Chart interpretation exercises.

•••••

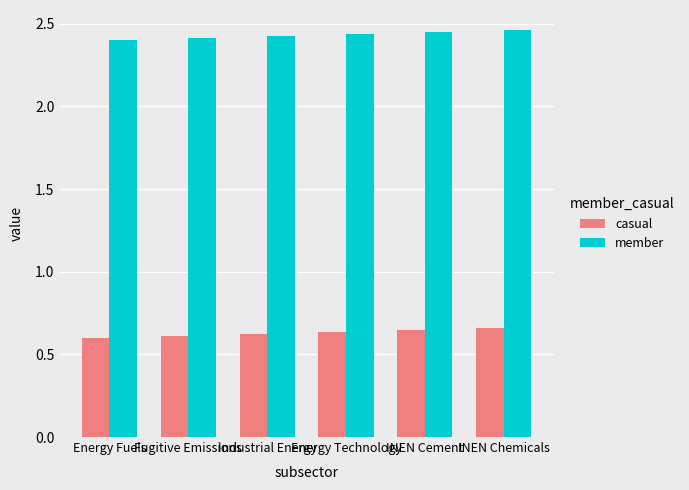

How many member values are between 2 and 3?

6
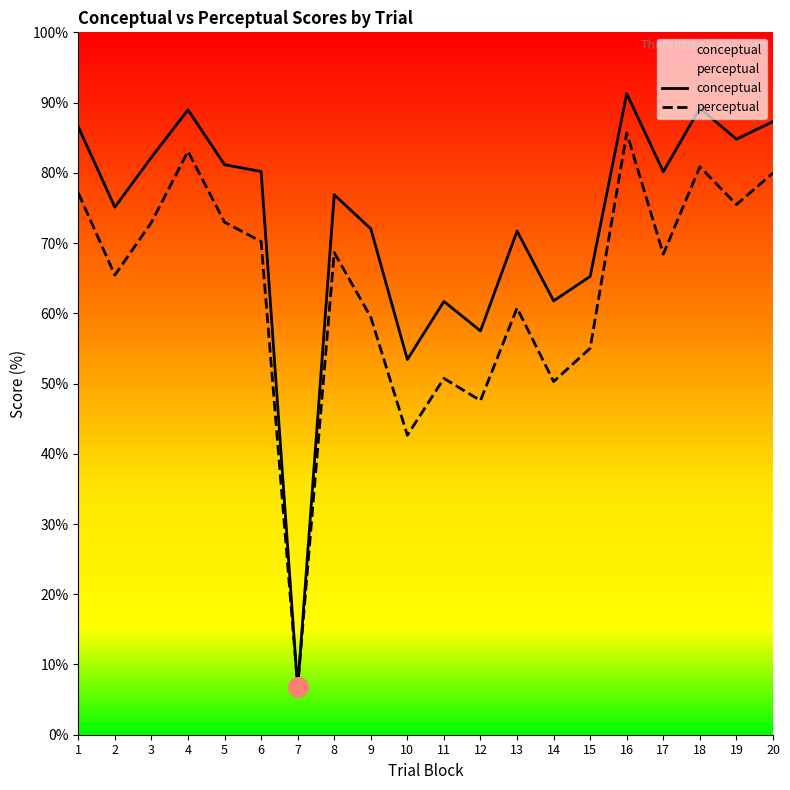

Which series reaches the minimum Y coordinate?

conceptual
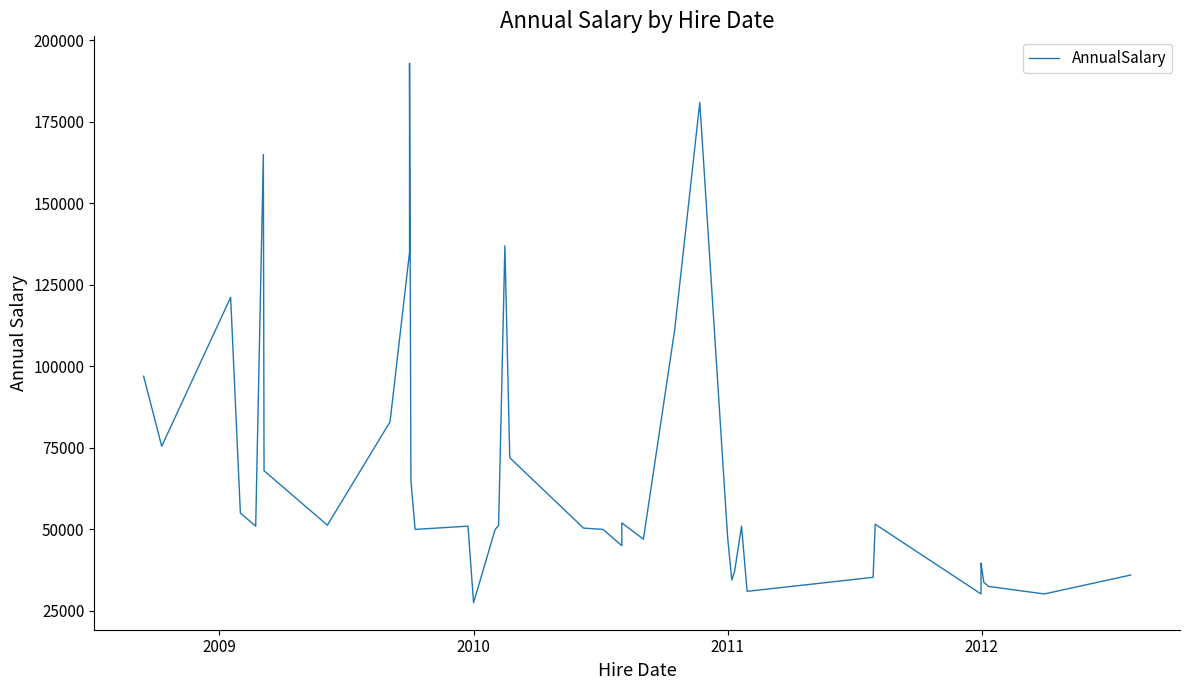

How many categories are shown in the chart?

40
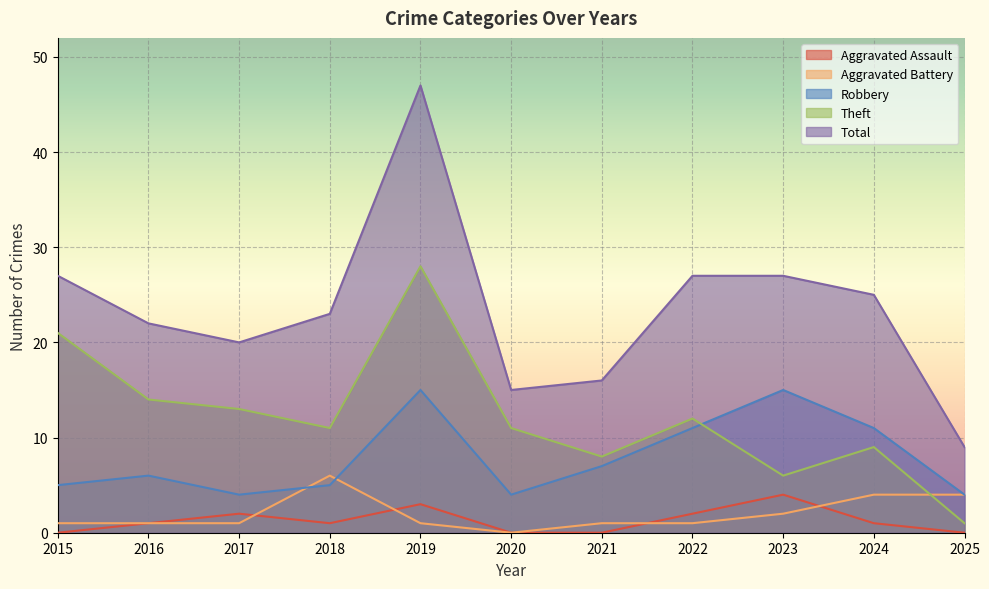

In Aggravated Battery, how many points are lower than both neighbors (excluding endpoints)?

1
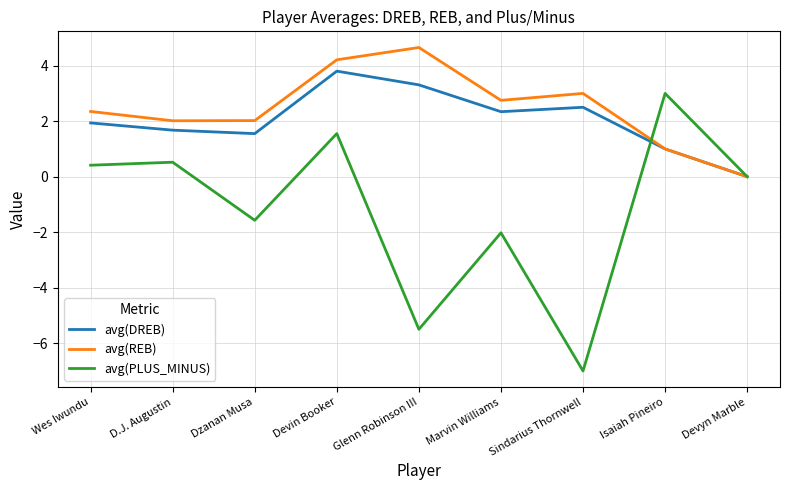

Which series has the widest spread of values?

avg(PLUS_MINUS)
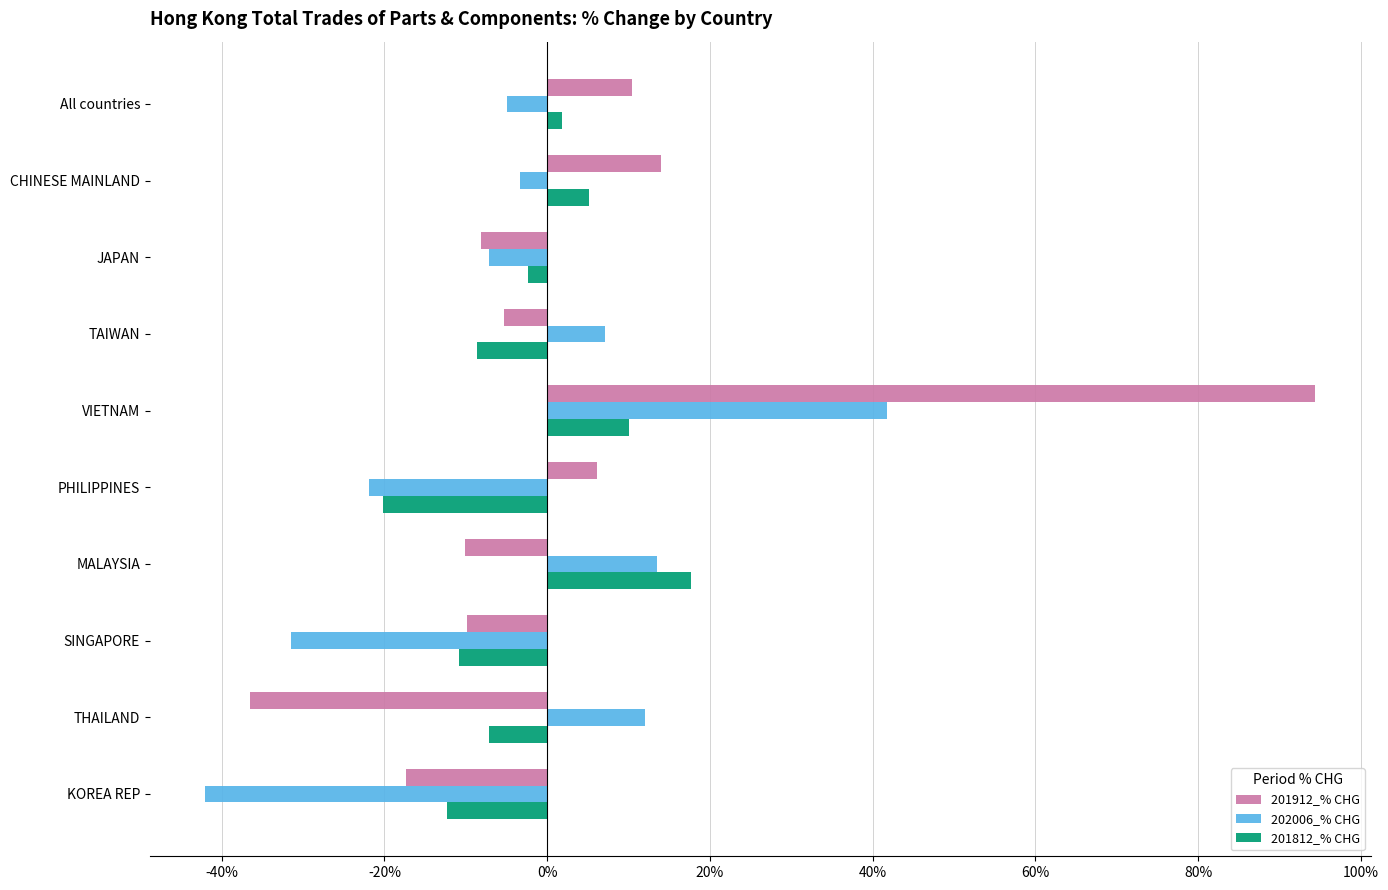

What is the sum of all 201812_% CHG values?

-26.6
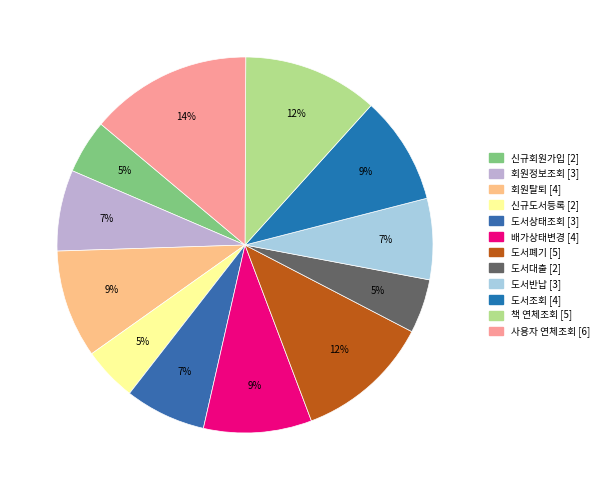

What is the largest slice in the pie chart?

사용자 연체조회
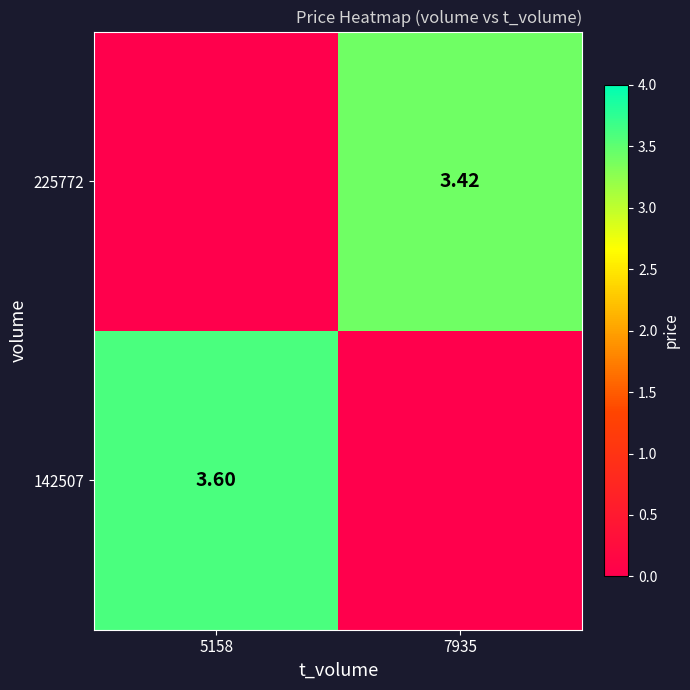

At how many categories does at least one series exceed 3?

2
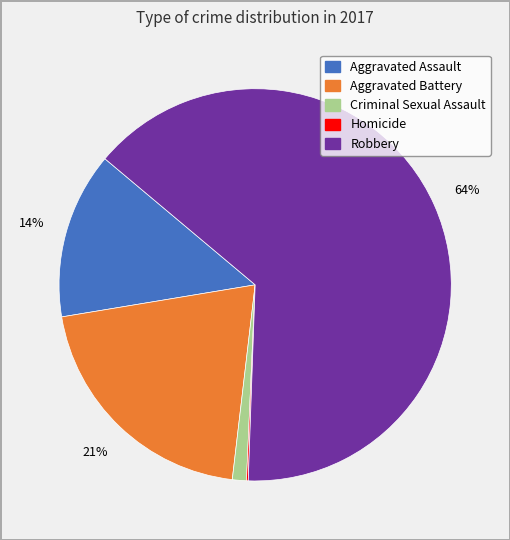

To the nearest percent, what is the average slice percentage?

20%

•••••

REQUIREMENT.
Write out the records word for word, from the line containing "In Aggravated Battery, how" through the end of the records, including both ends. Omit the pictures.

RESULT FOR THIS TASK.
In Aggravated Battery, how many points are lower than both neighbors (excluding endpoints)?

1

Which series has the widest spread of values?

avg(PLUS_MINUS)

What is the sum of all 201812_% CHG values?

-26.6

What is the largest slice in the pie chart?

사용자 연체조회

At how many categories does at least one series exceed 3?

2

To the nearest percent, what is the average slice percentage?

20%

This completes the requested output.